If your aim is to be a highly social publisher, is it preferable to use Facebook to promote your site or to completely live on Facebook and risk traffic to your own site?
That’s essentially the question that the seven-month-old startup Foodily is contemplating. The site, a fledgling social hub for cooks looking to pull together the best available recipes from across the Web, is tweaking its business model slightly. Now users can access all of the site’s content without leaving Facebook — and without necessarily visiting Foodily.com.
To some, that move could mean traffic suicide for a young site that is just reaching around 300,000 users a month. The San Mateo, CA.-based Foodily was launched in February
by several ex-Yahoo executives.
The idea behind Foodily was to create a central destination where cooks and food lovers could contrast and compare recipes from every corner of the Web — from Martha Stewart to the most niche food blogger. And Foodily’s user-interface is designed to enable users to sift through photos of numerous dishes as they compare and contrast nutritional information and even sort by specific ingredients, without conducting tons of different searches.
Until now, users could share recipes on Facebook (about two-thirds do) — but they had to visit Foodily.com to actually access a recepie’s content. And if users wanted to come back later to retrieve that recipe, they had to head back to thier friends’ Facebook wall, then back to Foodily.
That may have been good for Foodily’s traffic, but not necessarily for users.Thus, Foodily is going all in on its Facebook app.
According to CEO Andrea Cutright, digital publishers are much better off embracing the way your users want to experience and share their content. “We built Foodily to be social from the ground up,” Cutright said. “We launched on Facebook so users could see what recipes their friends are saving. And from the data we have and what users are telling us, they want everything on Facebook. They don’t really want a totally separate experience.”
So as of Tuesday (Aug. 30), they can access recipes directly in their Facebook feeds. So what does that mean for Foodily.com? Could the site eventually cease to exist and become a Facebook-only property? “We’re going to wait and see,” said Cutright. “Right now, the experience will be the same in both places.”
As for monetizing Foodily, Cutright said plans are about six months away. The company is still building its user base and its data.

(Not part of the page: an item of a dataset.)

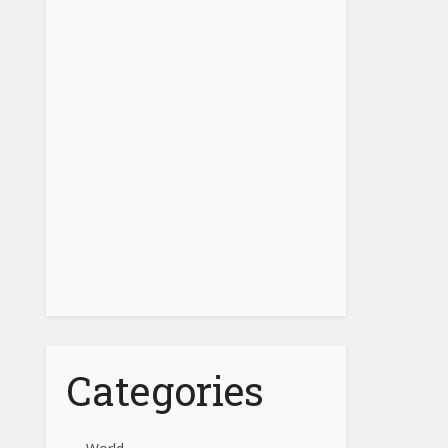
Categories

But with 2 million recipe views each month and growing, the site/app is collecting a vast amout of information on its users’ tastes and food preferences, which Cutright sees as having major potential for food brands and beyond.
“We’re going to have a deep understanding of people, one that goes beyond just search ads” she said. “For example, we’ll know if you like to bake, if you are keeping a healthy diet, or if you prefer gluten-free recipes. This is a lot less about just attracting eyeballs.”